EXERCISE
Could you filter the data below down to the lines that hold the word "worn"?

(Entries taken from a collection)
——

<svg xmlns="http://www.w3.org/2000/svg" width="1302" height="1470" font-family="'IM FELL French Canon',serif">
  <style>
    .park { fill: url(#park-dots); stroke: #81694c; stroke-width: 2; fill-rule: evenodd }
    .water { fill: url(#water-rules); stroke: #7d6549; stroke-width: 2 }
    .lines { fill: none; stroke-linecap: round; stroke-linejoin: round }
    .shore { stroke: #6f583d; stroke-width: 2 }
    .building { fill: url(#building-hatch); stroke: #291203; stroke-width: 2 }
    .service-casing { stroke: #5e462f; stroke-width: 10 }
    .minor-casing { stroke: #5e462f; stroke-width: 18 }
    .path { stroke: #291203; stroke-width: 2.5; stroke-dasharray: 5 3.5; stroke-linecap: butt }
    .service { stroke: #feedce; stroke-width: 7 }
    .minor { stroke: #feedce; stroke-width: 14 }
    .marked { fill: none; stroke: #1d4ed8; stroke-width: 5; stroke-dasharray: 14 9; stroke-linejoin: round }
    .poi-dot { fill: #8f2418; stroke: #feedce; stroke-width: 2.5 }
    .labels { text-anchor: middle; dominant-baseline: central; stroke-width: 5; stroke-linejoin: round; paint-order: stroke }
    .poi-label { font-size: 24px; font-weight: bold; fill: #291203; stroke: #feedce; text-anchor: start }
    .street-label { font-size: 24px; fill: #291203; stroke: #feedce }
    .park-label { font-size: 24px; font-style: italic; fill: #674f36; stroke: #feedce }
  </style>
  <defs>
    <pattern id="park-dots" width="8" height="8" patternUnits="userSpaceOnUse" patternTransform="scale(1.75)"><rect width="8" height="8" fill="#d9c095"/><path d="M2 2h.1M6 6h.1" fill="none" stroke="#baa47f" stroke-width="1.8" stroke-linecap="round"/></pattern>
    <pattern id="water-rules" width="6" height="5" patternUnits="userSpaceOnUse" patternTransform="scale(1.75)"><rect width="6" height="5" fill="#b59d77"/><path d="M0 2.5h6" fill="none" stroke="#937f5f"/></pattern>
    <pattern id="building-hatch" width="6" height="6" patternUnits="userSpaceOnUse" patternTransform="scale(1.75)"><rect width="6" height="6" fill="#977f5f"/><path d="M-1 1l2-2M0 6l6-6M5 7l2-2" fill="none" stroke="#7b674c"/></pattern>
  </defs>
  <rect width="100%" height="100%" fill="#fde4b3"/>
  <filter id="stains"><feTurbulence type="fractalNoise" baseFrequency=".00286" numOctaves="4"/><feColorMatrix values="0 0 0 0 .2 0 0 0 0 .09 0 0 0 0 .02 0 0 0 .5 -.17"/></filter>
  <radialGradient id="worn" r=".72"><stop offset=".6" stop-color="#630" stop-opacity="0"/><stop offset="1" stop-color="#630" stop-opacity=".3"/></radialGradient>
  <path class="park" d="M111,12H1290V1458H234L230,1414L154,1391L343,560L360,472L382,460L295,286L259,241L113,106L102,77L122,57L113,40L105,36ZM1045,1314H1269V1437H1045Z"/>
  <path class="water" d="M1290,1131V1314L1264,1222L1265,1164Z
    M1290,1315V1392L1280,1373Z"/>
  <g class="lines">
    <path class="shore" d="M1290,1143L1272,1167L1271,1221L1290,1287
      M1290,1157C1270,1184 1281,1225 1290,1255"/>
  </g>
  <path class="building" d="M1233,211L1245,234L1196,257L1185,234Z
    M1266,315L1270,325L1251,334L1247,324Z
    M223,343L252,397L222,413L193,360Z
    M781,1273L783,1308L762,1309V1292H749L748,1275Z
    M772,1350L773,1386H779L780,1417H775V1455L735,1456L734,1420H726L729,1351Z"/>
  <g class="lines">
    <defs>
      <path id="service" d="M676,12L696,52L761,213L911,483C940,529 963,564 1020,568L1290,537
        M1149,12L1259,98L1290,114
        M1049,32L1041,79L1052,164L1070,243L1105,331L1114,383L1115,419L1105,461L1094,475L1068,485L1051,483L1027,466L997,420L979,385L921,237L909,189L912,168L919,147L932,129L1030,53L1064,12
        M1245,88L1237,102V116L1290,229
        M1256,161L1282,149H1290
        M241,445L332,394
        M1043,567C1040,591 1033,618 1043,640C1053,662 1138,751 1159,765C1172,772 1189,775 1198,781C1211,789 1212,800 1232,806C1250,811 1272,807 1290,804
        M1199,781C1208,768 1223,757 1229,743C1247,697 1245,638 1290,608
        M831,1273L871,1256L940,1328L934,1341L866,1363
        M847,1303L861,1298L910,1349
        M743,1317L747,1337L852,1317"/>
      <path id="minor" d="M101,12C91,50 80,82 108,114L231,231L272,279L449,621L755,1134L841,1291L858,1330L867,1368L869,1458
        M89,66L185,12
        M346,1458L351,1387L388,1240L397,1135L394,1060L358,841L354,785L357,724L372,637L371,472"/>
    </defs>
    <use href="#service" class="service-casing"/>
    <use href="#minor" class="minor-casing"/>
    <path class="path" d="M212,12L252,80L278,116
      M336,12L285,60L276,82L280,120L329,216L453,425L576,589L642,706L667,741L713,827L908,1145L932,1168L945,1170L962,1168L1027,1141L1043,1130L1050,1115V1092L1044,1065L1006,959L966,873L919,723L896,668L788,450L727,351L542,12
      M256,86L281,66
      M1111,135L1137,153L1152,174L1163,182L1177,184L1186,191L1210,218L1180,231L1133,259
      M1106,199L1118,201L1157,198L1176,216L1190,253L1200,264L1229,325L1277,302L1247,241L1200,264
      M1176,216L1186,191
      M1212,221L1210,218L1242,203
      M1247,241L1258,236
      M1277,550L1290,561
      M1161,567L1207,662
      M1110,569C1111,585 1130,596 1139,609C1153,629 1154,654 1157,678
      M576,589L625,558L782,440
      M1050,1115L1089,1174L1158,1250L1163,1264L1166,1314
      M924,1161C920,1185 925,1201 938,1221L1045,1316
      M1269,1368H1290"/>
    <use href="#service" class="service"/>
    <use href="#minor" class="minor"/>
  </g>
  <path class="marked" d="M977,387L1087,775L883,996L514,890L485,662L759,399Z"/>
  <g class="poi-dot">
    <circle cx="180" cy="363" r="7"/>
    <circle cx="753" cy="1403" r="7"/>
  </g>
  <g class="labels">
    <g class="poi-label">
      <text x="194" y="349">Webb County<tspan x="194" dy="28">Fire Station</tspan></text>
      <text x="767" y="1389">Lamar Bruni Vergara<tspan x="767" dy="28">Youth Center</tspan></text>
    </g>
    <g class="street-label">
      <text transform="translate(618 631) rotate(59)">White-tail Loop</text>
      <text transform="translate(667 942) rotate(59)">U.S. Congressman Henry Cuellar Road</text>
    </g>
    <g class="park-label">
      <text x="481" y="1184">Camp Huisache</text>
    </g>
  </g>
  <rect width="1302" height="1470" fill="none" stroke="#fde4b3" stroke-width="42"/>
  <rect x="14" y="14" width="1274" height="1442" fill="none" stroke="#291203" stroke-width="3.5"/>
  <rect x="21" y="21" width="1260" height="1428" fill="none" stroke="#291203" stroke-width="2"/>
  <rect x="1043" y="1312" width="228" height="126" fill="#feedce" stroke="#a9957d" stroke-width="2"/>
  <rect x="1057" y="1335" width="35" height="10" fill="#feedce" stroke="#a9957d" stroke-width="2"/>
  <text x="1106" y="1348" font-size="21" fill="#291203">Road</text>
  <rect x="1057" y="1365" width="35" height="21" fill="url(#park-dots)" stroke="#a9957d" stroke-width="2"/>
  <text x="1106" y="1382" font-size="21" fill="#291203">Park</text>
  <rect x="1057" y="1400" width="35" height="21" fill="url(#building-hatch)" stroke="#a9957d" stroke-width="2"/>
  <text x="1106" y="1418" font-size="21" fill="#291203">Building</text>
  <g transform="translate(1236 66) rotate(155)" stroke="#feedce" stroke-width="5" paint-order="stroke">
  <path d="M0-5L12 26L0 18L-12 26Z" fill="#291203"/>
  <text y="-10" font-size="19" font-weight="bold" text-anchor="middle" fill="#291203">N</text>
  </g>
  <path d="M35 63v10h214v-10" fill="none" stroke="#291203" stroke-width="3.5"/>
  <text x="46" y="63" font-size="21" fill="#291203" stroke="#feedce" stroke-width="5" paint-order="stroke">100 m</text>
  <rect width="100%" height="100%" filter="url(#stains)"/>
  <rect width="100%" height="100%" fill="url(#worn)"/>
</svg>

——

WRITTEN REPLY
  <radialGradient id="worn" r=".72"><stop offset=".6" stop-color="#630" stop-opacity="0"/><stop offset="1" stop-color="#630" stop-opacity=".3"/></radialGradient>
  <rect width="100%" height="100%" fill="url(#worn)"/>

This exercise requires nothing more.